WORK INSTRUCTIONS>
Each line of the data has to be written out again exactly as shown.

* * * *

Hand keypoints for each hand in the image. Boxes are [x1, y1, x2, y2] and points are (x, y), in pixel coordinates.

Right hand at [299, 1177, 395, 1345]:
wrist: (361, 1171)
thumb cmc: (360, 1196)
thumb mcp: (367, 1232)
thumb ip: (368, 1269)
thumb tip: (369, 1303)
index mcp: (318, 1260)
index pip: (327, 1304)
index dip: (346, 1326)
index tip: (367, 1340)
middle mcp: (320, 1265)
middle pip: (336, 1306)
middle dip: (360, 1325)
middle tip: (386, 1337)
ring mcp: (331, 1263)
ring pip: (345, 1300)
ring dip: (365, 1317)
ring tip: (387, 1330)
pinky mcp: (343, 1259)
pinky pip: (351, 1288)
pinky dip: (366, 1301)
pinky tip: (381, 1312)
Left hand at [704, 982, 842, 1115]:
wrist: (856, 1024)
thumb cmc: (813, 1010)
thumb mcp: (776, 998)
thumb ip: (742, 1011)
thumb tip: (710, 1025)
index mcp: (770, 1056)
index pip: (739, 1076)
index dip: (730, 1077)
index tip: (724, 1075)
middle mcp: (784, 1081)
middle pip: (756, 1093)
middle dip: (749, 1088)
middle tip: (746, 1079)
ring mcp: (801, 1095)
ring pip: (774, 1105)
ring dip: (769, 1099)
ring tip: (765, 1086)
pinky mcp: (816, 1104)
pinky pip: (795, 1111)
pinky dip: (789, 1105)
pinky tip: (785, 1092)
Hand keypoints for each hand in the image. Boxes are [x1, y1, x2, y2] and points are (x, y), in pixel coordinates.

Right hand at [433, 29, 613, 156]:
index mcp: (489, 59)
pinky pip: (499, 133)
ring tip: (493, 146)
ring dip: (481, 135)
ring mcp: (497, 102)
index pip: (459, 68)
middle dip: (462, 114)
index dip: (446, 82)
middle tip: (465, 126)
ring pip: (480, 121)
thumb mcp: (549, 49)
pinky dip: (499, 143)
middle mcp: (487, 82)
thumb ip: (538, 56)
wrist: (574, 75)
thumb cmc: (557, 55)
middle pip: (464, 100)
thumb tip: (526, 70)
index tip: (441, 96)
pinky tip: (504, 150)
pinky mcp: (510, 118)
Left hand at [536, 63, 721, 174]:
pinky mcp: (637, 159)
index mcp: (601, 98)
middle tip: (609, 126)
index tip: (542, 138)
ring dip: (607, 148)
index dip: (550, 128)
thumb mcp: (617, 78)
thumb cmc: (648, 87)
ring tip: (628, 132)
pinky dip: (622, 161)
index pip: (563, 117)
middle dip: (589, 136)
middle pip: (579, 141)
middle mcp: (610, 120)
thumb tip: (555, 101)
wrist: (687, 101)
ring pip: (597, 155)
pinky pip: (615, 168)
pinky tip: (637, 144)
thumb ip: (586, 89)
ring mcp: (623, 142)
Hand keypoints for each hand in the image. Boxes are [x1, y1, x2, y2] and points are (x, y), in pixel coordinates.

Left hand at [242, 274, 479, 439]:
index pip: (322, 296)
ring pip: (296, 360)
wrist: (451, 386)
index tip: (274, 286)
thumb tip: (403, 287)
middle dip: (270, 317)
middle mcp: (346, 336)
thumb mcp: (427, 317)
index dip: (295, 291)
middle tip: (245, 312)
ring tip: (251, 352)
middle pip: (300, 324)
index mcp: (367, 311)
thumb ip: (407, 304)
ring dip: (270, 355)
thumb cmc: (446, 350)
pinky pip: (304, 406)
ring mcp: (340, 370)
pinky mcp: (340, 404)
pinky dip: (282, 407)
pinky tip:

* * * *

RESULT OF THE EXERCISE>
Hand keypoints for each hand in the image. Boxes are [x1, y1, x2, y2] and points are (x, y), in pixel coordinates.

Right hand at [299, 1177, 395, 1345]:
wrist: (361, 1171)
thumb cmc: (360, 1196)
thumb mcp: (367, 1232)
thumb ip: (368, 1269)
thumb tip: (369, 1303)
index mcp: (318, 1260)
index pip: (327, 1304)
index dip: (346, 1326)
index tip: (367, 1340)
middle mcp: (320, 1265)
middle pip: (336, 1306)
middle dip: (360, 1325)
middle tip: (386, 1337)
ring mcp: (331, 1263)
ring pip: (345, 1300)
ring dip: (365, 1317)
ring tip: (387, 1330)
pinky mcp: (343, 1259)
pinky pip: (351, 1288)
pinky dip: (366, 1301)
pinky tip: (381, 1312)
Left hand at [704, 982, 842, 1115]:
wrist: (856, 1024)
thumb cmc: (813, 1010)
thumb mcp: (776, 998)
thumb ip: (742, 1011)
thumb tip: (710, 1025)
index mcp: (770, 1056)
index pip: (739, 1076)
index dip: (730, 1077)
index tip: (724, 1075)
middle mcp: (784, 1081)
middle pip: (756, 1093)
middle dip: (749, 1088)
middle tip: (746, 1079)
ring mcp: (801, 1095)
ring pip: (774, 1105)
ring dip: (769, 1099)
ring tip: (765, 1086)
pinky mcp: (816, 1104)
pinky pip: (795, 1111)
pinky dip: (789, 1105)
pinky tip: (785, 1092)
Hand keypoints for each hand in the image. Boxes are [x1, y1, x2, y2] and points are (x, y), in pixel coordinates.

Right hand at [433, 29, 613, 156]:
index mcp: (489, 59)
pinky pip: (499, 133)
ring tip: (493, 146)
ring dip: (481, 135)
ring mcp: (497, 102)
index pip: (459, 68)
middle dip: (462, 114)
index dip: (446, 82)
middle tip: (465, 126)
ring pip: (480, 121)
thumb mcp: (549, 49)
pinky dip: (499, 143)
middle mcp: (487, 82)
thumb ip: (538, 56)
wrist: (574, 75)
thumb cmc: (557, 55)
middle pip: (464, 100)
thumb tip: (526, 70)
index tip: (441, 96)
pinky tip: (504, 150)
pinky mcp: (510, 118)
Left hand at [536, 63, 721, 174]:
pinky mcp: (637, 159)
index mcp: (601, 98)
middle tip: (609, 126)
index tip: (542, 138)
ring dip: (607, 148)
index dip: (550, 128)
thumb mcp: (617, 78)
thumb cmc: (648, 87)
ring tip: (628, 132)
pinky dip: (622, 161)
index pip: (563, 117)
middle dip: (589, 136)
middle pip: (579, 141)
middle mcp: (610, 120)
thumb tip: (555, 101)
wrist: (687, 101)
ring pip: (597, 155)
pinky pip: (615, 168)
pinky tip: (637, 144)
thumb ip: (586, 89)
ring mcp: (623, 142)
Hand keypoints for each hand in the image. Boxes are [x1, y1, x2, y2] and points are (x, y), in pixel coordinates.

Left hand at [242, 274, 479, 439]:
index pip: (322, 296)
ring pip: (296, 360)
wrist: (451, 386)
index tip: (274, 286)
thumb tip: (403, 287)
middle dip: (270, 317)
middle mcp: (346, 336)
thumb mcp: (427, 317)
index dip: (295, 291)
middle tip: (245, 312)
ring tip: (251, 352)
middle pip: (300, 324)
index mcp: (367, 311)
thumb ip: (407, 304)
ring dip: (270, 355)
thumb cmc: (446, 350)
pinky pip: (304, 406)
ring mcp: (340, 370)
pinky mcp: (340, 404)
pinky dip: (282, 407)
pinky tip:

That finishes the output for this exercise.